Она передумала; в этом не было сомнений. Не с этой просьбой она явилась ко мне в кабинет.
– Нет, серьезно, доктор Люк! – продолжила она, повысив голос. – Я с ума сойду, если не поможете мне уснуть!
– В чем, по-вашему, проблема?
– Я не могу спать!
– Это понятно, но почему вы не обратились к Тому?
– Ваш Том – тупица и болван, и он только отчитал бы меня.
– А я не стану вас отчитывать?
Рита едва заметно улыбнулась. Тридцатью годами раньше такая улыбка вскружила бы мне голову. Ведь это была не просто улыбка, а нечто большее. Она стерла морщинки в уголках ее карих глаз, и за всеми этими эмоциями я увидел очаровательное, взбалмошное, но добросердечное существо. А затем улыбки как не бывало.
– Доктор Люк, – сказала Рита, – я без памяти и до ужаса влюбилась в Барри Салливана. Я… Я спала с ним.
– Это не новость, моя милая. Если судить по вашему виду.
– Что, вы заметили?! – оторопела она.
– В каком-то смысле. Но не будем об этом. Продолжайте.
– Наверное, это вас шокирует…
– Не столько шокирует, Рита, сколько тревожит, причем дьявольски. Как долго это продолжается? Я об интимной связи, как назвали бы ее юристы.

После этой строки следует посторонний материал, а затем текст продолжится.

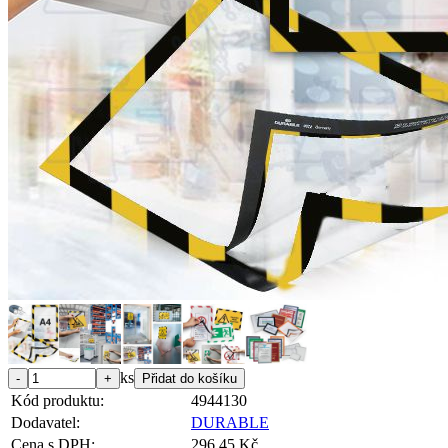
ks
Kód produktu:
4944130
Dodavatel:
DURABLE
Cena s DPH:
296,45 Kč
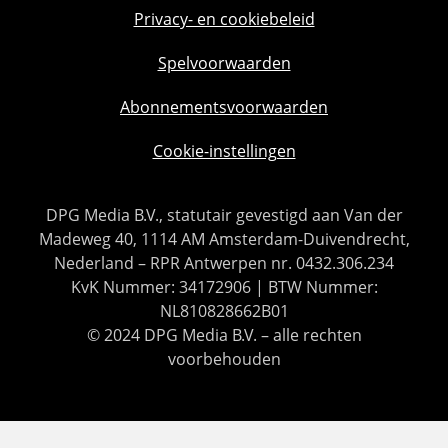
Privacy- en cookiebeleid
Spelvoorwaarden
Abonnementsvoorwaarden
Cookie-instellingen
DPG Media B.V., statutair gevestigd aan Van der
Madeweg 40, 1114 AM Amsterdam-Duivendrecht,
Nederland – RPR Antwerpen nr. 0432.306.234
KvK Nummer: 34172906 | BTW Nummer:
NL810828662B01
© 2024 DPG Media B.V. – alle rechten
voorbehouden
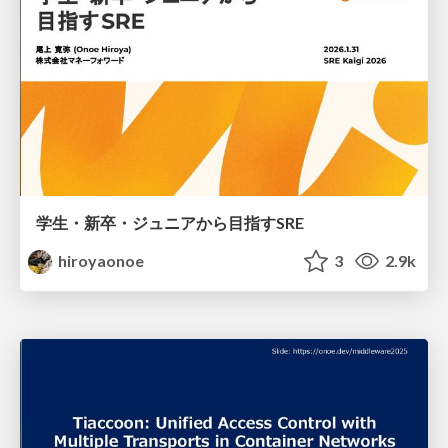
学生・新卒・ジュニアから目指すSRE
hiroyaonoe
3
2.9k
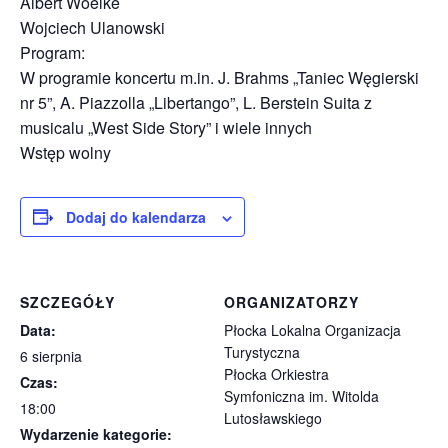
Albert Woelke
Wojciech Ulanowski
Program:
W programie koncertu m.in. J. Brahms „Taniec Węgierski
nr 5”, A. Piazzolla „Libertango”, L. Berstein Suita z
musicalu „West Side Story” i wiele innych
Wstęp wolny
Dodaj do kalendarza
SZCZEGÓŁY
ORGANIZATORZY
Data:
Płocka Lokalna Organizacja
Turystyczna
6 sierpnia
Płocka Orkiestra
Czas:
Symfoniczna im. Witolda
18:00
Lutosławskiego
Wydarzenie kategorie:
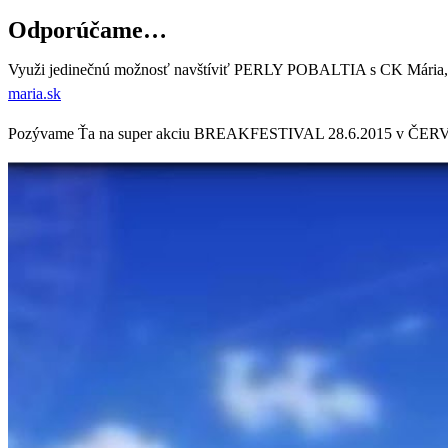
Odporúčame…
Využi jedinečnú možnosť navštíviť PERLY POBALTIA s CK Mária, po s
maria.sk
Pozývame Ťa na super akciu BREAKFESTIVAL 28.6.2015 v ČERVEN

– Последний… Последний раз это было вчера ночью. Барри остановился у нас. Он приходил ко мне в комнату.
Понятное дело. Сказать, что я разволновался, – значит ничего не сказать. Заныло сердце, а это всегда тревожный звоночек, поэтому я закрыл глаза и секунду подождал, после чего спросил:
– А как же Алек?
– Он не знает, – без промедления ответила Рита, и ее глаза беспокойно забегали. – С недавних пор он почти ничего не замечает. Да и вряд ли он хотел бы об этом знать.
(Снова тревожный звоночек.)
– Люди замечают куда больше, чем вам кажется, Рита. Что касается откровенности с вашим мужем…
– Думаете, я этого не знаю? – воскликнула она, и я понял, что удар пришелся в больное место. – Мне нравится Алек. Это не ложь и не притворство, я на самом деле очень тепло отношусь к нему и ни за что не стала бы делать Алеку больно. Будь ему не все равно, я этого не пережила бы. Но вы не понимаете. Это не безрассудная страсть или… или плотские утехи…
«На самом деле, милая моя, это именно безрассудная страсть и плотские утехи. Но вы, пожалуй, искренне верите в правдивость своих слов. Поэтому нет смысла спорить».
– Это настоящие глубокие чувства, все мое существо и моя жизнь. Знаю, вы скажете, что Барри немного моложе меня. И это правда, но он… он совсем не против!
– Понятно. Что обо всем этом думает мистер Салливан?
– Прошу, не говорите о нем в таком тоне.
– В каком?
– «Мистер Салливан», – передразнила меня Рита. – Будто судья. Он хочет рассказать все Алеку.
– Зачем? Чтобы вы получили развод?
Рита сделала глубокий вдох, раздраженно встрепенулась и обвела глазами стены, словно находилась не в маленькой приемной, а в тюремной камере. Думаю, она и чувствовала себя так же. Запертой в клетку. Ни драматизации, ни самонакручивания. Деятельная и более или менее рассудительная женщина стала говорить и даже думать как восемнадцатилетняя девчонка. Ее взгляд блуждал по стенам, а пальцы теребили белую сумочку.
– Алек – католик, – сказала Рита. – Разве вы этого не знали?